|Why DLP can’t stop insider threats
Disgruntled or departing employees often steal confidential information out of spite or a misguided sense of entitlement. Stolen data are often customer details, prospect or price lists, marketing plans, new product details, financial information and IP. A recent Ponemon Institute study found that nearly 60 per cent of employees who’d lost or left their jobs took confidential information with them, including customer contact lists and other data that could end up in the hands of competitors. Of course, commercial gain is often a motive with insider fraud. In a recent example, US company Starwood (owner of Sheraton, Westin and Le Meridian brands) filed suit against the Hilton Hotel group after it hired a number of Starwood executives.

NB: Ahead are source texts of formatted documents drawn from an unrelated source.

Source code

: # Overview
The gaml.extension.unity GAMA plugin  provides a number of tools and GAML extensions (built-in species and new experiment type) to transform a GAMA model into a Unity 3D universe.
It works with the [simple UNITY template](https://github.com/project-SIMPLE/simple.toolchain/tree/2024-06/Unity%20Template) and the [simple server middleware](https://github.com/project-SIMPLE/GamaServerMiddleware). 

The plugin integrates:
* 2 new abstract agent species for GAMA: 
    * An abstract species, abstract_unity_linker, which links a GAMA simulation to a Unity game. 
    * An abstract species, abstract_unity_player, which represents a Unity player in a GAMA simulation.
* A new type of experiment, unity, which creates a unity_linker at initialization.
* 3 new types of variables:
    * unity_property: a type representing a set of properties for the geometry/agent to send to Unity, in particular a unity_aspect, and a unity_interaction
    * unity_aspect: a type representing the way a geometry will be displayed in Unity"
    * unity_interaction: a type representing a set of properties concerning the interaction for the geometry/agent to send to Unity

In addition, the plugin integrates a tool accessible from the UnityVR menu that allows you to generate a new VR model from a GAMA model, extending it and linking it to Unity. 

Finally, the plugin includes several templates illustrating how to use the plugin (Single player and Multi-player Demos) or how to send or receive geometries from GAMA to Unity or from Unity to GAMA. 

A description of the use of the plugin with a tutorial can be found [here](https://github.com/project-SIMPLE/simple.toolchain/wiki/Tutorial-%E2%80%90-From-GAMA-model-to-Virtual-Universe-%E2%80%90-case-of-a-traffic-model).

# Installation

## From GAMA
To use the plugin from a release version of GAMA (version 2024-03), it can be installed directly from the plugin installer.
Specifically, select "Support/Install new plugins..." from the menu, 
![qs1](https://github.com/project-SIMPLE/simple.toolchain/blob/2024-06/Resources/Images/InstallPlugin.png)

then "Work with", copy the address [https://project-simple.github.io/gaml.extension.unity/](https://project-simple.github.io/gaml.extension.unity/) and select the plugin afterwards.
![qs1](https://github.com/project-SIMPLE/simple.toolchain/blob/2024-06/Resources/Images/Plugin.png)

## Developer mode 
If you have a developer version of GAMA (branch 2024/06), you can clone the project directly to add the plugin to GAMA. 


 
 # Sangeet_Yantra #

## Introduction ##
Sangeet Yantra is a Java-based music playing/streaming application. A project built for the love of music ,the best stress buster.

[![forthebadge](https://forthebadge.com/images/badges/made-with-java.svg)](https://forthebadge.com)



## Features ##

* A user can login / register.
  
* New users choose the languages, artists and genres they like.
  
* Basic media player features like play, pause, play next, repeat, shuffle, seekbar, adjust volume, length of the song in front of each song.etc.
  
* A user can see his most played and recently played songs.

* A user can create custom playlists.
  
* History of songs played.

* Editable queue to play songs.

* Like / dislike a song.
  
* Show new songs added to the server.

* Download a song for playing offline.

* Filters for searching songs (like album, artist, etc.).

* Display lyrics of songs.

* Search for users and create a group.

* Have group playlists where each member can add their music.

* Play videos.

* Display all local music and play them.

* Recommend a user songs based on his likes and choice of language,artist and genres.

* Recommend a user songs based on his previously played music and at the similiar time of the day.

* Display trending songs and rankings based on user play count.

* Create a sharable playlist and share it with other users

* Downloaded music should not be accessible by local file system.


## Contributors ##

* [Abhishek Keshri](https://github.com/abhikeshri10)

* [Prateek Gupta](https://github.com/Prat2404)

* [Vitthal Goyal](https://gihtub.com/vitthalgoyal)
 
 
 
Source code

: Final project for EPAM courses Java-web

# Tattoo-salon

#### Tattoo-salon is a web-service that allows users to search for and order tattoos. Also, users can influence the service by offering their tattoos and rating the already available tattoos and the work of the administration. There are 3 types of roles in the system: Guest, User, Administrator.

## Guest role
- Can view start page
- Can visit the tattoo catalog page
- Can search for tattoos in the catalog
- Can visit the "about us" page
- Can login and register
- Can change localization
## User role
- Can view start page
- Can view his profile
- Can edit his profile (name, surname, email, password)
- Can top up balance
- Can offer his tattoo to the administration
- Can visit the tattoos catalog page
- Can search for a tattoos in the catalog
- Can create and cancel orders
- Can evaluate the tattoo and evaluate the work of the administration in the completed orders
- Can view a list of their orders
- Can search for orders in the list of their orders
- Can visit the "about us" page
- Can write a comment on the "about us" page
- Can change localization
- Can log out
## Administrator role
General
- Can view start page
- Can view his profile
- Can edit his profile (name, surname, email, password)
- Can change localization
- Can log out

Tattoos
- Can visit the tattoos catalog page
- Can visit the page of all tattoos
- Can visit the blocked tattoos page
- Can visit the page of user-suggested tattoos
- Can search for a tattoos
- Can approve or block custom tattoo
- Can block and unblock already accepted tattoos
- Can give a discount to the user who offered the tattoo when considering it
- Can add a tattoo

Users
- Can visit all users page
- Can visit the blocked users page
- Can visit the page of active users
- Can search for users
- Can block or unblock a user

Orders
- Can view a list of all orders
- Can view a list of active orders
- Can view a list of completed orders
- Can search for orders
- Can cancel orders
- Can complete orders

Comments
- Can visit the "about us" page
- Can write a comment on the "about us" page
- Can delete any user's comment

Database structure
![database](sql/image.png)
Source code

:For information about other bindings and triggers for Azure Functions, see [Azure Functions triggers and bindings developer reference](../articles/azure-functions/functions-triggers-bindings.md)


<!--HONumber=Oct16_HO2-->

According to the lawsuit, trade secrets were taken which Hilton used to develop its new Denizen Hotels concept. Starwood claims that the former head of its luxury brands group downloaded ‘truckloads of documents when printed’ on his laptop computer. Other times, when thieves target smaller amounts of specific information, their loss is more difficult to spot. According to last year’s Global Fraud Report, published by the Association of Certified Fraud Examiners, the financial services industry is at the highest risk from insiders: 80% of all fraud was attributable to people working in the accounting, operations, sales, customer service and purchasing departments of lender or financial services businesses.
Why DLP won’t help
Many IT security vendors have developed or acquired Data Loss Prevention (DLP) solutions which promise for data protection or deliberate removal of sensitive information. To use these systems (assuming you know where all your sensitive information resides) you first must classify it by degree of sensitivity and then keep the information updated as sensitivity changes over time. For many organisations, the set-up process is too complex and the ongoing operation too onerous.
More to the point, ‘enterprises don’t know where their unstructured data is,’ says Nick Selby, head of enterprise security research at The 451 Group.’ Putting a box at the gateway doesn’t solve the (data loss) problem, but highlights it.’ Most importantly, insiders with privileged access will know these systems and how to get around them.